What to do with it? The first thing I tried (other than just eating it with a spoon) was spreading it on grilled bread and then adding various toppings such as ricotta and preserved sweet peppers, or ricotta and chopped sauteed broccoli. I also slathered it on asparagus and then roasted the asparagus. It was tasty dolloped on top of some pan roasted wild salmon. I'm sure it would be great tossed with grilled or steamed vegetables. And I don't see why it can't substitute for fresh garlic in my favorite Caesar salad dressing. It's probably good for just about any use that fresh garlic would be good for.

Garlic Cream Marinade
The garlic cream was good as the base of a marinade for some lamb loin chops.
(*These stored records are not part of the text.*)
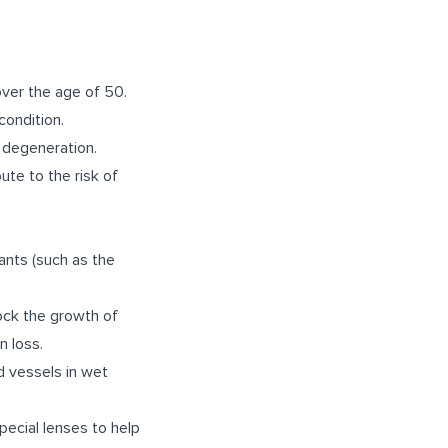
over the age of 50.
condition.
 degeneration.
ute to the risk of
ants (such as the
ock the growth of
n loss.
 vessels in wet
pecial lenses to help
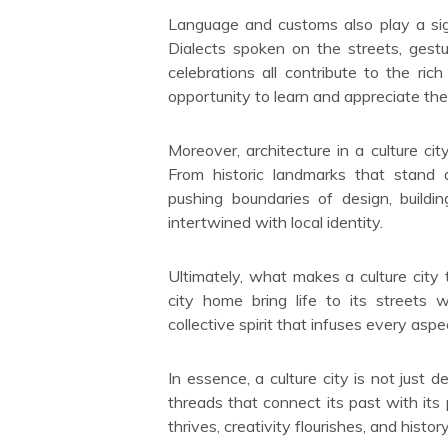
Language and customs also play a signi
Dialects spoken on the streets, gestu
celebrations all contribute to the rich
opportunity to learn and appreciate t
Moreover, architecture in a culture ci
From historic landmarks that stand 
pushing boundaries of design, buildi
intertwined with local identity.
Ultimately, what makes a culture city t
city home bring life to its streets wi
collective spirit that infuses every aspe
In essence, a culture city is not just 
threads that connect its past with its
thrives, creativity flourishes, and hist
I mixed a dollop of the cream with some minced fresh rosemary, white wine, and a splash of fish sauce (soy sauce would probably be a good substitute), tossed the chops in the mixture and let them marinate for about an hour at room temperature before cooking them on the grill.

Onion Variation:

Use the same proportions and method to slow cook the stems of young onions. I used the tender portions of the stalks from the onions shown above. None of the green leaves were used, but some of the inner parts of the stalks were green which was ok. Here's the proportions that I used

22 oz. sliced onion stalks
11 oz. white wine
1 1/2 teaspoons salt
5 1/2 oz. butter
11 oz. rice bran oil

Follow the method for the garlic cream.